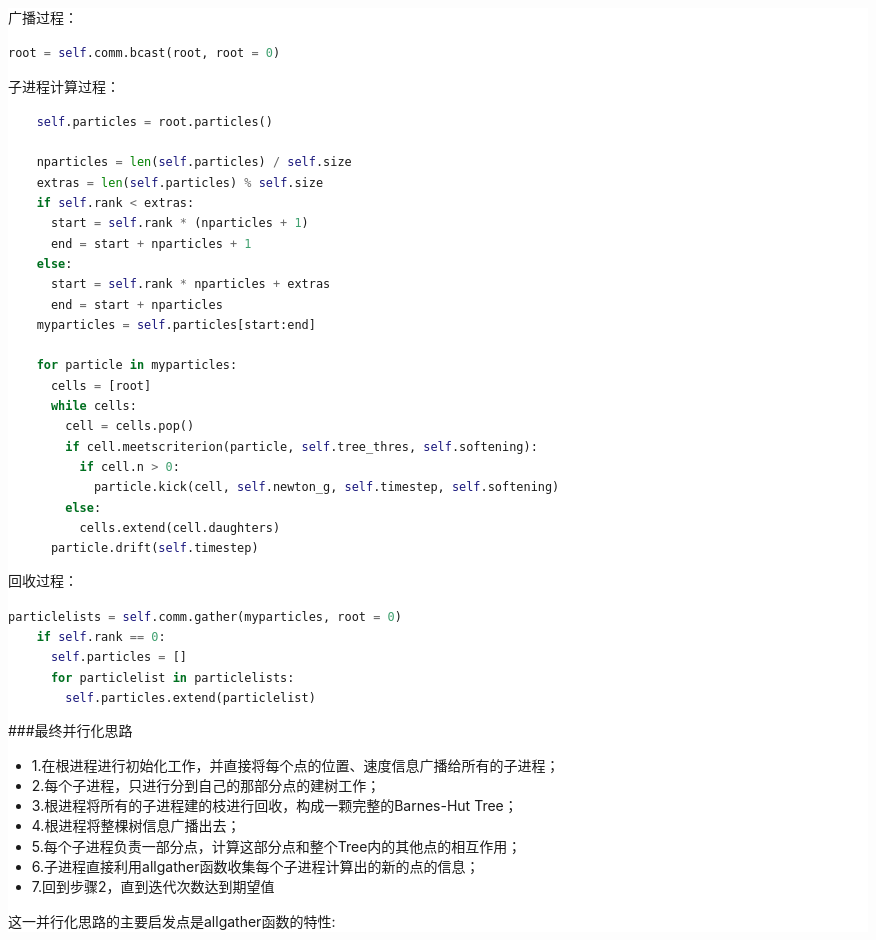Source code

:广播过程：

```python
root = self.comm.bcast(root, root = 0)
```

子进程计算过程：

```python
    self.particles = root.particles()

    nparticles = len(self.particles) / self.size
    extras = len(self.particles) % self.size
    if self.rank < extras:
      start = self.rank * (nparticles + 1)
      end = start + nparticles + 1
    else:
      start = self.rank * nparticles + extras
      end = start + nparticles
    myparticles = self.particles[start:end]

    for particle in myparticles:
      cells = [root]
      while cells:
        cell = cells.pop()
        if cell.meetscriterion(particle, self.tree_thres, self.softening):
          if cell.n > 0:
            particle.kick(cell, self.newton_g, self.timestep, self.softening)
        else:
          cells.extend(cell.daughters)
      particle.drift(self.timestep)
```

回收过程：

```python
particlelists = self.comm.gather(myparticles, root = 0)
    if self.rank == 0:
      self.particles = []
      for particlelist in particlelists:
        self.particles.extend(particlelist)
```

###最终并行化思路
* 1.在根进程进行初始化工作，并直接将每个点的位置、速度信息广播给所有的子进程；
* 2.每个子进程，只进行分到自己的那部分点的建树工作；
* 3.根进程将所有的子进程建的枝进行回收，构成一颗完整的Barnes-Hut Tree；
* 4.根进程将整棵树信息广播出去；
* 5.每个子进程负责一部分点，计算这部分点和整个Tree内的其他点的相互作用；
* 6.子进程直接利用allgather函数收集每个子进程计算出的新的点的信息；
* 7.回到步骤2，直到迭代次数达到期望值

这一并行化思路的主要启发点是allgather函数的特性:


<div  align="center">    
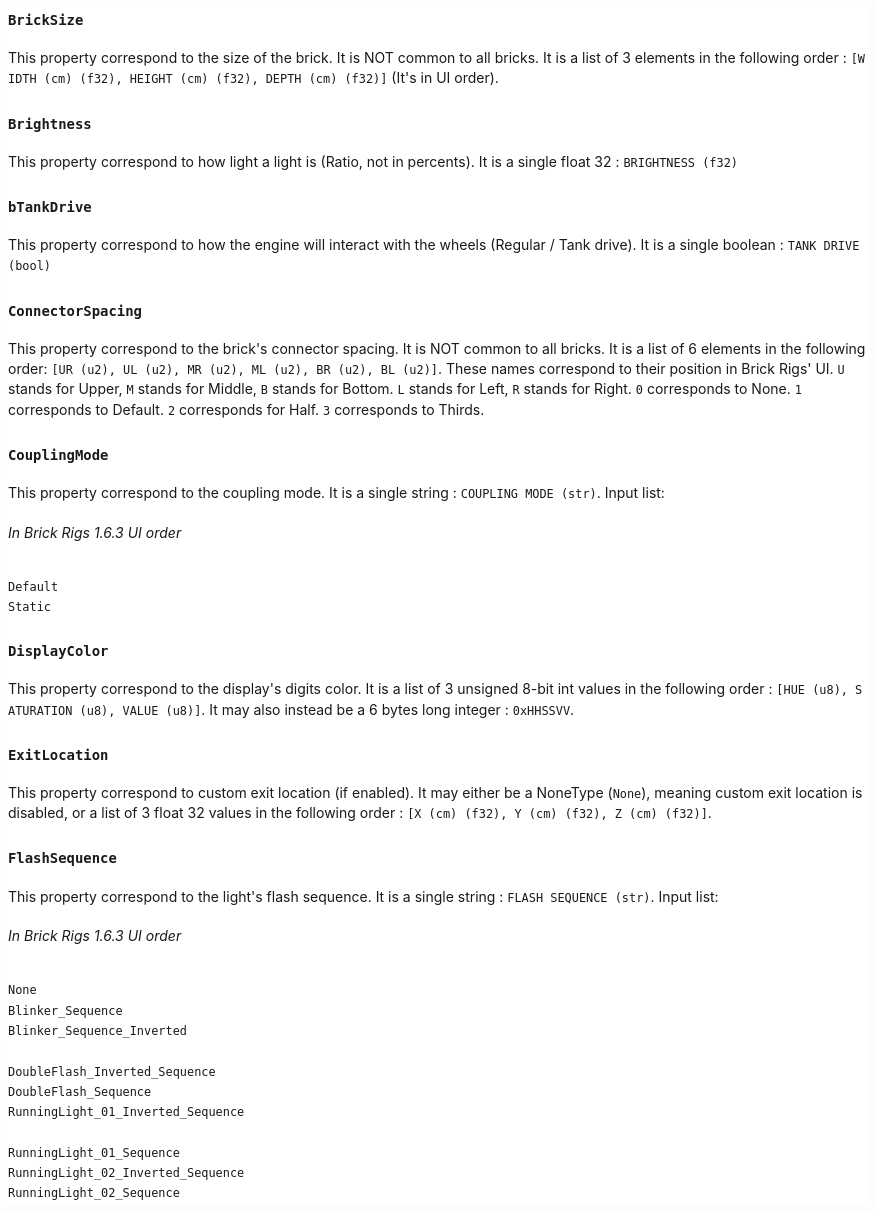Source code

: 
### `BrickSize`
This property correspond to the size of the brick. It is NOT common to all bricks.
It is a list of 3 elements in the following order :
`[WIDTH (cm) (f32), HEIGHT (cm) (f32), DEPTH (cm) (f32)]` (It's in UI order).

### `Brightness`
This property correspond to how light a light is (Ratio, not in percents). It is a single float 32 : `BRIGHTNESS (f32)`

### `bTankDrive`
This property correspond to how the engine will interact with the wheels (Regular / Tank drive).
It is a single boolean : `TANK DRIVE (bool)`

### `ConnectorSpacing`
This property correspond to the brick's connector spacing. It is NOT common to all bricks.
It is a list of 6 elements in the following order: `[UR (u2), UL (u2), MR (u2), ML (u2), BR (u2), BL (u2)]`.
These names correspond to their position in Brick Rigs' UI.
`U` stands for Upper, `M` stands for Middle, `B` stands for Bottom. `L` stands for Left, `R` stands for Right.
`0` corresponds to None. `1` corresponds to Default. `2` corresponds for Half. `3` corresponds to Thirds.

### `CouplingMode`
This property correspond to the coupling mode. It is a single string : `COUPLING MODE (str)`. Input list:
###### In Brick Rigs 1.6.3 UI order
```
Default
Static
```

### `DisplayColor`
This property correspond to the display's digits color.
It is a list of 3 unsigned 8-bit int values in the following order : `[HUE (u8), SATURATION (u8), VALUE (u8)]`.
It may also instead be a 6 bytes long integer : `0xHHSSVV`.

### `ExitLocation`
This property correspond to custom exit location (if enabled).
It may either be a NoneType (`None`), meaning custom exit location is disabled,
or a list of 3 float 32 values in the following order : `[X (cm) (f32), Y (cm) (f32), Z (cm) (f32)]`.

### `FlashSequence`
This property correspond to the light's flash sequence. It is a single string : `FLASH SEQUENCE (str)`. Input list:
###### In Brick Rigs 1.6.3 UI order
```
None
Blinker_Sequence
Blinker_Sequence_Inverted

DoubleFlash_Inverted_Sequence
DoubleFlash_Sequence
RunningLight_01_Inverted_Sequence

RunningLight_01_Sequence
RunningLight_02_Inverted_Sequence
RunningLight_02_Sequence

```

• Requirement:
Pictures do not belong in the copy. Please reproduce the entries above exactly otherwise.

• Final answer:
Source code

:广播过程：

```python
root = self.comm.bcast(root, root = 0)
```

子进程计算过程：

```python
    self.particles = root.particles()

    nparticles = len(self.particles) / self.size
    extras = len(self.particles) % self.size
    if self.rank < extras:
      start = self.rank * (nparticles + 1)
      end = start + nparticles + 1
    else:
      start = self.rank * nparticles + extras
      end = start + nparticles
    myparticles = self.particles[start:end]

    for particle in myparticles:
      cells = [root]
      while cells:
        cell = cells.pop()
        if cell.meetscriterion(particle, self.tree_thres, self.softening):
          if cell.n > 0:
            particle.kick(cell, self.newton_g, self.timestep, self.softening)
        else:
          cells.extend(cell.daughters)
      particle.drift(self.timestep)
```

回收过程：

```python
particlelists = self.comm.gather(myparticles, root = 0)
    if self.rank == 0:
      self.particles = []
      for particlelist in particlelists:
        self.particles.extend(particlelist)
```

###最终并行化思路
* 1.在根进程进行初始化工作，并直接将每个点的位置、速度信息广播给所有的子进程；
* 2.每个子进程，只进行分到自己的那部分点的建树工作；
* 3.根进程将所有的子进程建的枝进行回收，构成一颗完整的Barnes-Hut Tree；
* 4.根进程将整棵树信息广播出去；
* 5.每个子进程负责一部分点，计算这部分点和整个Tree内的其他点的相互作用；
* 6.子进程直接利用allgather函数收集每个子进程计算出的新的点的信息；
* 7.回到步骤2，直到迭代次数达到期望值

这一并行化思路的主要启发点是allgather函数的特性:


<div  align="center">    
Source code

: 
### `BrickSize`
This property correspond to the size of the brick. It is NOT common to all bricks.
It is a list of 3 elements in the following order :
`[WIDTH (cm) (f32), HEIGHT (cm) (f32), DEPTH (cm) (f32)]` (It's in UI order).

### `Brightness`
This property correspond to how light a light is (Ratio, not in percents). It is a single float 32 : `BRIGHTNESS (f32)`

### `bTankDrive`
This property correspond to how the engine will interact with the wheels (Regular / Tank drive).
It is a single boolean : `TANK DRIVE (bool)`

### `ConnectorSpacing`
This property correspond to the brick's connector spacing. It is NOT common to all bricks.
It is a list of 6 elements in the following order: `[UR (u2), UL (u2), MR (u2), ML (u2), BR (u2), BL (u2)]`.
These names correspond to their position in Brick Rigs' UI.
`U` stands for Upper, `M` stands for Middle, `B` stands for Bottom. `L` stands for Left, `R` stands for Right.
`0` corresponds to None. `1` corresponds to Default. `2` corresponds for Half. `3` corresponds to Thirds.

### `CouplingMode`
This property correspond to the coupling mode. It is a single string : `COUPLING MODE (str)`. Input list:
###### In Brick Rigs 1.6.3 UI order
```
Default
Static
```

### `DisplayColor`
This property correspond to the display's digits color.
It is a list of 3 unsigned 8-bit int values in the following order : `[HUE (u8), SATURATION (u8), VALUE (u8)]`.
It may also instead be a 6 bytes long integer : `0xHHSSVV`.

### `ExitLocation`
This property correspond to custom exit location (if enabled).
It may either be a NoneType (`None`), meaning custom exit location is disabled,
or a list of 3 float 32 values in the following order : `[X (cm) (f32), Y (cm) (f32), Z (cm) (f32)]`.

### `FlashSequence`
This property correspond to the light's flash sequence. It is a single string : `FLASH SEQUENCE (str)`. Input list:
###### In Brick Rigs 1.6.3 UI order
```
None
Blinker_Sequence
Blinker_Sequence_Inverted

DoubleFlash_Inverted_Sequence
DoubleFlash_Sequence
RunningLight_01_Inverted_Sequence

RunningLight_01_Sequence
RunningLight_02_Inverted_Sequence
RunningLight_02_Sequence

```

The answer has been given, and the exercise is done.